Christmas is a time to be near our loved ones, this so often means travel, be it across a state line or an ocean. The suburban commute indicates a close familiarity with the visitors. Traversing a continent or ocean may unite families that rarely meet.
I was waiting for such a body at the international airport in Sydney recently and got to see the variety of passengers landing in our faraway land, and those who were there to meet them.
The arrival gate was a bobbing sea of family and friends. The striking feature of both greetees or greetors was the expectation and anxiety that was so clear in their body language and on the faces.
There were shiny coloured balloons like overgrown Christmas tree baubles sprayed with welcome messages in various languages, floating like multiple suns above a tree line as if to get the first glimpse of a long departed or perhaps never sighted relative. Young men dressed like boys with their caps on backwards trying to keep the fluorescent lights off their napes ran to girlfriends and mum.
Sensitive new age young men embracing in a sensitive new age manner while their girlfriends looked on waiting for their own embrace.
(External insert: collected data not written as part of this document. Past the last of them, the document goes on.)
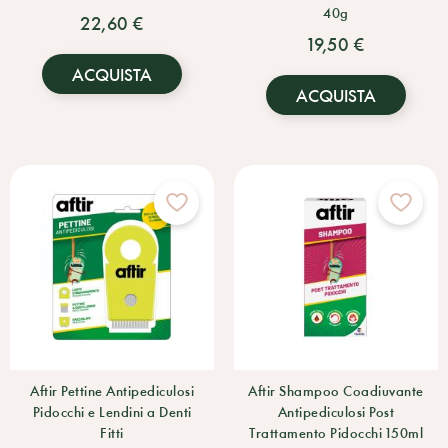
40g
22,60 €
19,50 €
ACQUISTA
ACQUISTA
Aftir Pettine Antipediculosi
Aftir Shampoo Coadiuvante
Pidocchi e Lendini a Denti
Antipediculosi Post
Fitti
Trattamento Pidocchi 150ml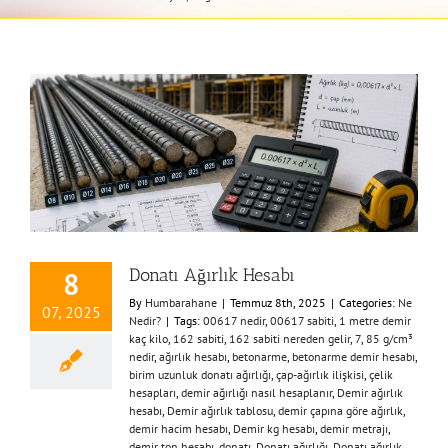
Donatı Ağırlık Hesabı
8
By
Humbarahane
|
Temmuz 8th, 2025
|
Categories:
Ne
07, 2025
Nedir?
|
Tags:
00617 nedir
,
00617 sabiti
,
1 metre demir
kaç kilo
,
162 sabiti
,
162 sabiti nereden gelir
,
7
,
85 g/cm³
nedir
,
ağırlık hesabı
,
betonarme
,
betonarme demir hesabı
,
birim uzunluk donatı ağırlığı
,
çap-ağırlık ilişkisi
,
çelik
hesapları
,
demir ağırlığı nasıl hesaplanır
,
Demir ağırlık
hesabı
,
Demir ağırlık tablosu
,
demir çapına göre ağırlık
,
demir hacim hesabı
,
Demir kg hesabı
,
demir metrajı
,
demir ton hesabı
,
donatı
,
Donatı ağırlığı
,
Donatı ağırlık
Stubbly, wizened grandfathers hung back in moral support while grandmothers strained and peered and clasped their handkerchiefs to their breasts. Sisters strained across legal steel barriers separated by a few precious feet which had been a diminishing few thousand miles not so long before. A fence of a few centimetres width but a gulf of emotional separation which was about to conclude.
Waiting, arms folded pensively and then unfolded only to return along the crease line. Eyebrows raised and tip toes tipped, who will walk around the corner and when? “That’s her now!!! Oh. Oh no, it’s not!, a bit shorter maybe and a few more kilos perhaps but just for a moment I thought… uugh, how long can it take to get bags off an aeroplane???”
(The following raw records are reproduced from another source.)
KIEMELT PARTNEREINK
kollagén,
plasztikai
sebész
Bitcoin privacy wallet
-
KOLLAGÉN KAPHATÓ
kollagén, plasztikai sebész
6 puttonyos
Hopes and heart rates raised and ebbed but like the tide, the emergence of your loved one was guaranteed, the time of emergence was not.
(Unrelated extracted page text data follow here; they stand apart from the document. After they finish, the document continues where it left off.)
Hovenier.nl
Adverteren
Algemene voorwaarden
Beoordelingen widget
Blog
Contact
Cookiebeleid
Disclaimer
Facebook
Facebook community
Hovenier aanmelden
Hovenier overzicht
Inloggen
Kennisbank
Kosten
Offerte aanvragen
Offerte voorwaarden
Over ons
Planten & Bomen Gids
The high anxiety in the air was amplified by sniffer Corgis pointing an accusing nostril at innocent ankles as they searched for illegal drugs, a stray banana or a monarch perhaps.
Mothers carrying babies in matching outfits (possibly Christmas presents) shared space with well-groomed suit carriers, immaculate after 20 hours in the air, comfortable up the sharp end of the vessel no doubt but nonetheless still scanning the crowd for their kin.
Families, home for the holidays, home for a festival. A festival that has an origin in the sacrifice of a prophet but now represents the pilgrimage of families across the planet, or across a suburb.
Some trudge down the ramp, doubtless tired, but with no expectation or anxiety on their faces. Maybe it is a lonely arrival, as the straining crowd are not for them – there is no hurry for the taxi driver, but maybe he will have a kind word and deliver them to their kin. Maybe this Christmas is not a time for joy as the plane has taken them away from their family and friends.
Some folks almost jog, pushing their load in front as if, having carted it across an ocean, they are in a hurry to overtake it. Women display their famous multi-skilling talents by pushing with one hand, holding children with the other and looking frantically at obtuse angles for their loved ones.
Athletes in ‘skins’ and shorts and tattoos carry boards and sticks and gear bags, maybe they are returning home for Christmas or perhaps they are tourists planning a foreign yuletide in the southern hemisphere. The only white in their Christmas will be on the burning sands of Australia’s coastline, away from their families and overcoats.
Christmas, a time for retail, a time for return, a time for redemption no matter what your beliefs or travel plans… and it arrives just before the Boxing Day Test!